Data to use.
= = =
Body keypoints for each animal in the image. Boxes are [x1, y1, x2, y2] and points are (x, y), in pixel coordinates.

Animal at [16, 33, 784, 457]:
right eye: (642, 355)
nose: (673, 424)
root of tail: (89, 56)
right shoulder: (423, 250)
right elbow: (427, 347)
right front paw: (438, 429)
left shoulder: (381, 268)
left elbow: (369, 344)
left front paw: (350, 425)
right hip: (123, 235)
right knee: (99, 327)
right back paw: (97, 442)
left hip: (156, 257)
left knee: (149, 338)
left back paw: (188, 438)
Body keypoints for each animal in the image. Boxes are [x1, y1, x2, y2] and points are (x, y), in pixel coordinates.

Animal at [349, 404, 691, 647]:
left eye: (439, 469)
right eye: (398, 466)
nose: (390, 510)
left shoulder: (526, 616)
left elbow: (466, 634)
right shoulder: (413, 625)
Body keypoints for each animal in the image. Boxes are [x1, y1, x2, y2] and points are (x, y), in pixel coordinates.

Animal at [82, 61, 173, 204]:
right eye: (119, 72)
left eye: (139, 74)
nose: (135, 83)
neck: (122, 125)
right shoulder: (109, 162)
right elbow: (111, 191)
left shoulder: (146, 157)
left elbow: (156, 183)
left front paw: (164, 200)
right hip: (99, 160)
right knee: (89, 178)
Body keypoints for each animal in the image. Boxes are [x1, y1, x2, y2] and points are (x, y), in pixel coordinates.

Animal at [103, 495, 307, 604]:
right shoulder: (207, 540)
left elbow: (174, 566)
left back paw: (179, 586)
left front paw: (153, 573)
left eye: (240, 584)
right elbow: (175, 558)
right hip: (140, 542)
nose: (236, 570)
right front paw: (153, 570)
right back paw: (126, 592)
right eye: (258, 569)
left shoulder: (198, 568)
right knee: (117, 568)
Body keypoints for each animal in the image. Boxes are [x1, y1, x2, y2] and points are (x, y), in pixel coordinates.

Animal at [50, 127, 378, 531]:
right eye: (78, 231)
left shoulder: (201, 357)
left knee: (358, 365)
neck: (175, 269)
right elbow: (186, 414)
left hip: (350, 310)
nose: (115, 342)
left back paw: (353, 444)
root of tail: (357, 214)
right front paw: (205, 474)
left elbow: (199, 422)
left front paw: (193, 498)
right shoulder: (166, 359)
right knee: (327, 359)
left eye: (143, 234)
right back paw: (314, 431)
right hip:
= = =
Prompt. Print all the entries exactly as written.

Expected answer.
Body keypoints for each animal in the image. Boxes are [x1, y1, x2, y2] and points are (x, y), in pixel coordinates.

Animal at [16, 33, 784, 457]:
right eye: (642, 355)
nose: (673, 424)
root of tail: (89, 56)
right shoulder: (423, 250)
right elbow: (427, 347)
right front paw: (438, 429)
left shoulder: (381, 268)
left elbow: (369, 344)
left front paw: (350, 425)
right hip: (123, 235)
right knee: (99, 327)
right back paw: (97, 442)
left hip: (156, 257)
left knee: (149, 338)
left back paw: (188, 438)
Body keypoints for each animal in the image. Boxes are [x1, y1, x2, y2] and points are (x, y), in pixel coordinates.

Animal at [349, 404, 691, 647]:
left eye: (439, 469)
right eye: (398, 466)
nose: (390, 510)
left shoulder: (526, 616)
left elbow: (466, 634)
right shoulder: (413, 625)
Body keypoints for each animal in the image. Boxes are [x1, y1, x2, y2] and points are (x, y), in pixel coordinates.

Animal at [82, 61, 173, 204]:
right eye: (119, 72)
left eye: (139, 74)
nose: (135, 83)
neck: (122, 125)
right shoulder: (109, 162)
right elbow: (111, 191)
left shoulder: (146, 157)
left elbow: (156, 183)
left front paw: (164, 200)
right hip: (99, 160)
right knee: (89, 178)
Body keypoints for each animal in the image. Boxes are [x1, y1, x2, y2] and points are (x, y), in pixel coordinates.

Animal at [103, 495, 307, 604]:
right shoulder: (207, 540)
left elbow: (174, 566)
left back paw: (179, 586)
left front paw: (153, 573)
left eye: (240, 584)
right elbow: (175, 558)
right hip: (140, 542)
nose: (236, 570)
right front paw: (153, 570)
right back paw: (126, 592)
right eye: (258, 569)
left shoulder: (198, 568)
right knee: (117, 568)
Body keypoints for each animal in the image. Boxes are [x1, y1, x2, y2] and points are (x, y), in pixel coordinates.

Animal at [50, 127, 378, 531]:
right eye: (78, 231)
left shoulder: (201, 357)
left knee: (358, 365)
neck: (175, 269)
right elbow: (186, 414)
left hip: (350, 310)
nose: (115, 342)
left back paw: (353, 444)
root of tail: (357, 214)
right front paw: (205, 474)
left elbow: (199, 422)
left front paw: (193, 498)
right shoulder: (166, 359)
right knee: (327, 359)
left eye: (143, 234)
right back paw: (314, 431)
right hip:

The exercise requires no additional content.